The first step of embryonic differentiation involves a transition from a naïve to a primed pluripotency state that occurs between the pre- and post-implantation stages of development. Mouse embryonic stem cells (ESCs) and epiblast stem cells (EpiSCs) are used as in vitro models of each of these pluripotent states. Although significant insight has been gained into the regulation of the self-renewal and differentiation capacity of pluripotent cells, little is known regarding how their survival is controlled. It has been demonstrated that cells in the primed pluripotent state are hypersensitive to cell death stimuli. Here we show the importance of miRNAs ensuring cell survival of EpiSCs and post-implantation embryos preventing apoptosis by inhibiting the expression of the pro-apoptotic protein BIM. In this way, miRNAs maintain primed pluripotent cells in a state that is also primed for death. We next compared if ESCs and EpiSCs have different apoptotic requirements. We observed that while EpiSCs are very sensitive to apoptotic stimuli and require the expression of the anti-apoptotic factors Bcl2, Bcl-xL, Bcl-w and Mcl1 for their survival, ESCs are relatively resistant to apoptosis and mainly rely on Mcl1 to block apoptosis. To unravel the possible reasons for these different apoptotic requirements we studied mitochondrial morphology and dynamics and found that as cells exit the naïve pluripotent state they change from having fragmented to having fused mitochondria.

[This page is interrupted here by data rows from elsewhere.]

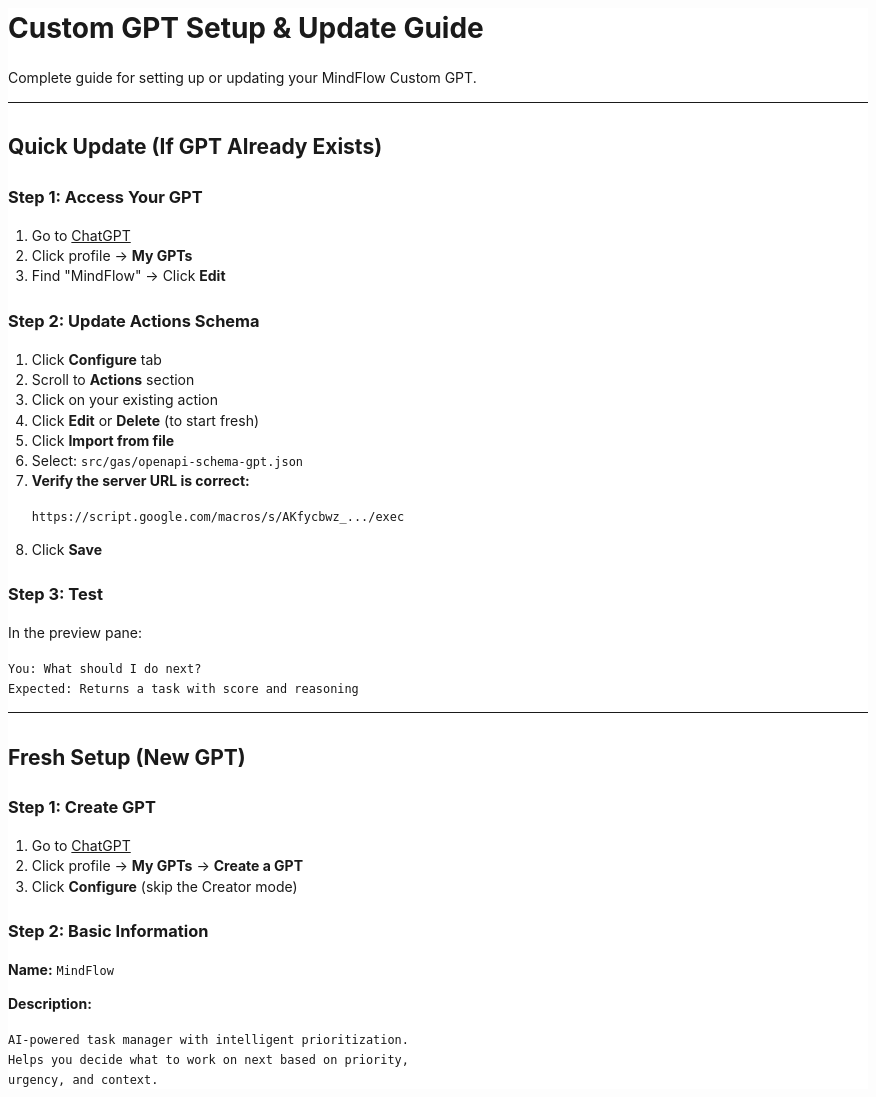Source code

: # Custom GPT Setup & Update Guide

Complete guide for setting up or updating your MindFlow Custom GPT.

---

## Quick Update (If GPT Already Exists)

### Step 1: Access Your GPT

1. Go to [ChatGPT](https://chat.openai.com)
2. Click profile → **My GPTs**
3. Find "MindFlow" → Click **Edit**

### Step 2: Update Actions Schema

1. Click **Configure** tab
2. Scroll to **Actions** section
3. Click on your existing action
4. Click **Edit** or **Delete** (to start fresh)
5. Click **Import from file**
6. Select: `src/gas/openapi-schema-gpt.json`
7. **Verify the server URL is correct:**
   ```
   https://script.google.com/macros/s/AKfycbwz_.../exec
   ```
8. Click **Save**

### Step 3: Test

In the preview pane:
```
You: What should I do next?
Expected: Returns a task with score and reasoning
```

---

## Fresh Setup (New GPT)

### Step 1: Create GPT

1. Go to [ChatGPT](https://chat.openai.com)
2. Click profile → **My GPTs** → **Create a GPT**
3. Click **Configure** (skip the Creator mode)

### Step 2: Basic Information

**Name:** `MindFlow`

**Description:**
```
AI-powered task manager with intelligent prioritization.
Helps you decide what to work on next based on priority,
urgency, and context.
```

Furthermore, we demonstrated that inhibiting mitochondrial fusion by inhibiting DRP1 or inhibiting mitochondrial activity by blocking the activity of the ATP-synthase, increased the sensitivity of ESCs to cell death. Therefore, these results highlight how miRNA expression, pluripotency status, metabolism and mitochondrial dynamics determine the apoptotic threshold during the early stages of embryonic development.